Thanks for your reply. I presume you are using Lumia 520. Can you tell me if there are good android alternative games in WP 8 ?


----------



## Flash (May 16, 2013)

-AE 3D Motor
-Fling theory
-Chicken Story 2
-AE fruit slash
-Flow free
-Line birds
-Orb free
-Ragdoll run
-Top truck free


----------



## veddotcom (Jul 13, 2013)

Just to let you know the change, Recently Temple Run has been out for Lumia having 512 MB Ram, so YES. I play everyday on my Lumia 520.


----------



## Flash (Jul 13, 2013)

veddotcom said:


> Just to let you know the change, Recently Temple Run has been out for Lumia having 512 MB Ram, so YES. I play everyday on my Lumia 520.


Whether the swipes works flawlessly every time, when you jump or duck?


----------



## veddotcom (Jul 13, 2013)

I didn't felt any issue with Swipe or lagging but the game abruptly got closed several times,  plus the handset gets heated after playing continuously 20-30 minutes.


----------



## rdx_halo (Jul 17, 2013)

veddotcom said:


> I didn't felt any issue with Swipe or lagging but the game abruptly got closed several times,  plus the handset gets heated after playing continuously 20-30 minutes.

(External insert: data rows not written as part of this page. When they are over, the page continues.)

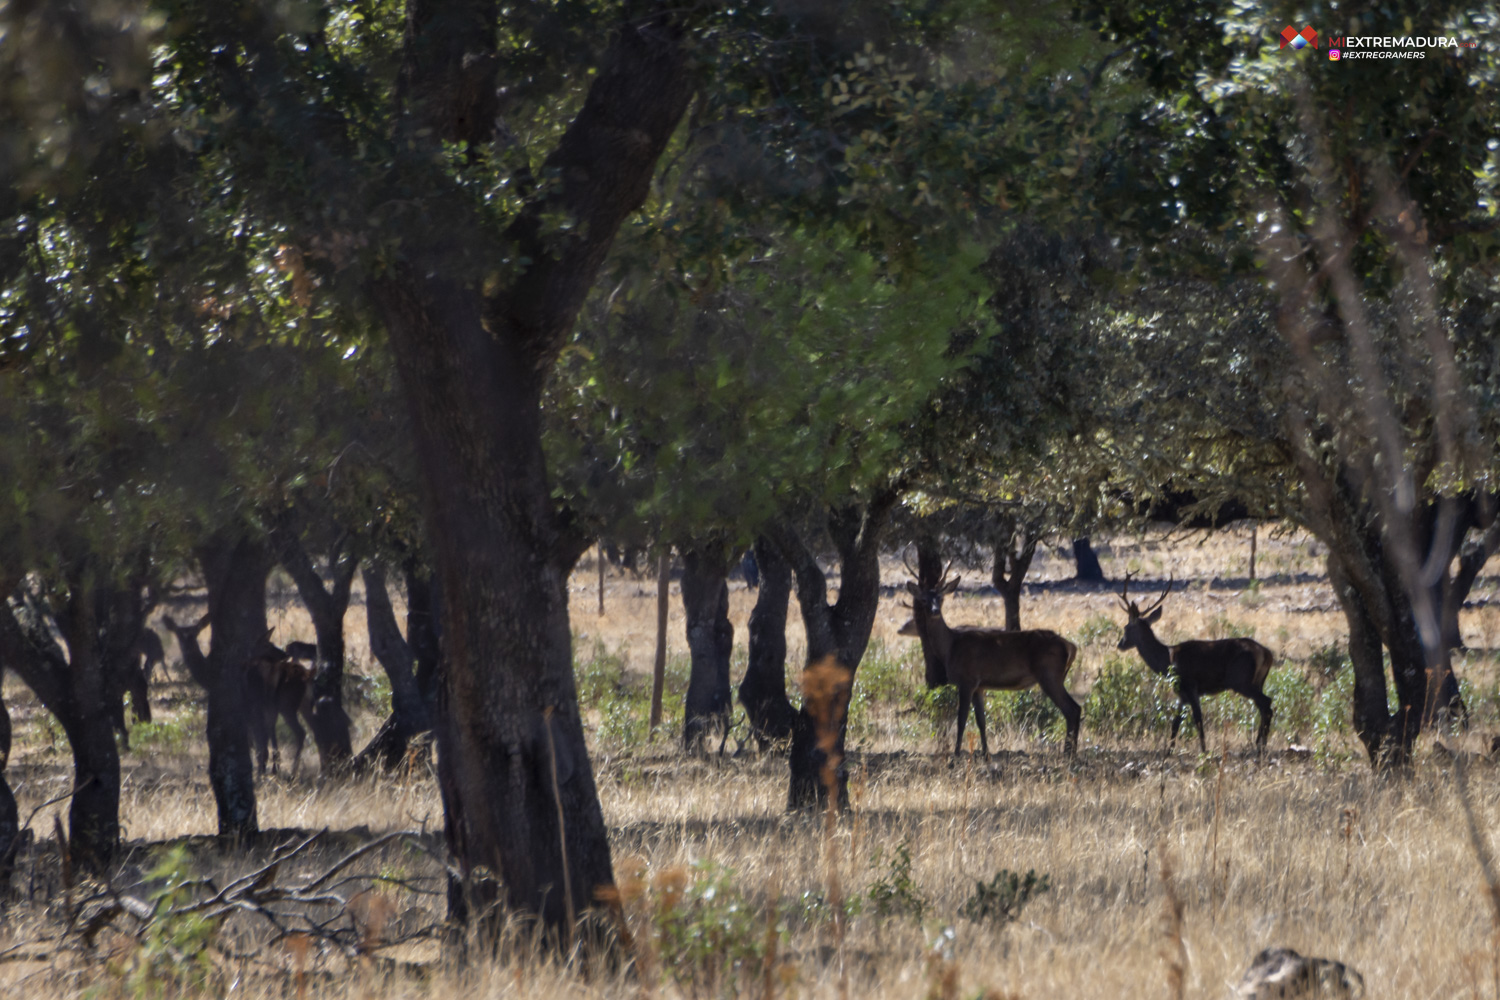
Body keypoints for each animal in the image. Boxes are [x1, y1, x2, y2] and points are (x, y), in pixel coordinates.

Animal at [894, 566, 1086, 755]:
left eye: (940, 598)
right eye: (924, 600)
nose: (934, 611)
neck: (950, 648)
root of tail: (1070, 646)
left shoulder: (967, 680)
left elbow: (961, 720)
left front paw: (955, 757)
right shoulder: (979, 686)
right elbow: (981, 721)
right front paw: (985, 754)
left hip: (1049, 675)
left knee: (1072, 709)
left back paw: (1069, 753)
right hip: (1055, 677)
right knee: (1074, 710)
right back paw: (1070, 752)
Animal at [1122, 575, 1272, 755]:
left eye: (1126, 627)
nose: (1120, 644)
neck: (1167, 661)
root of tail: (1266, 653)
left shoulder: (1190, 686)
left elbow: (1198, 718)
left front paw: (1204, 750)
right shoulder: (1182, 694)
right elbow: (1175, 723)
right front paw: (1169, 750)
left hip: (1240, 680)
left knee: (1267, 703)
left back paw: (1261, 744)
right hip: (1258, 681)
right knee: (1263, 706)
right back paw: (1259, 743)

is it paid or free version. When the game closes abruptly did you lose all the scores?


----------



## Flash (Jul 17, 2013)

rdx_halo said:


> is it paid or free version. *When the game closes abruptly did you lose all the scores?*


Temple run in WStore is free. What do you mean by "Paid"?
Temple run: Brave is not free.

I've lost many times


----------



## PJK (Aug 6, 2013)

u cant play it on your lumia


----------



## rdx_halo (Aug 12, 2013)

PJK said:


> u cant play it on your lumia



What the hell do you mean by _u cant play on your lumia_


----------



## Flash (Aug 12, 2013)

PJK said:


> u cant play it on your lumia


wake up, buddy...


----------



## Jripper (Aug 15, 2013)

I played it on my friend's lumia 520. Ran fine.


----------



## bippukt (Aug 18, 2013)

It is running smoothly on my Lumia 520


----------



## aiza55 (May 7, 2014)

Yes, as long ad it runs android froyo(2.2)or higher.


----------



## Flash (May 7, 2014)

^ Dude, this thread is about running it on L520.


----------



## tinamalik (Oct 13, 2014)

Yeah you can play temple run in your Lumia 520. it will going good.


----------



## Shah (Oct 13, 2014)

tinamalik said:


> Yeah you can play temple run in your Lumia 520. it will going good.



Buddy, Please check the post's date before replying. You just replied to 1+ year old thread


----------



## tinamalik (Oct 17, 2014)

Shah said:


> Buddy, Please check the post's date before replying. You just replied to 1+ year old thread


    okey


----------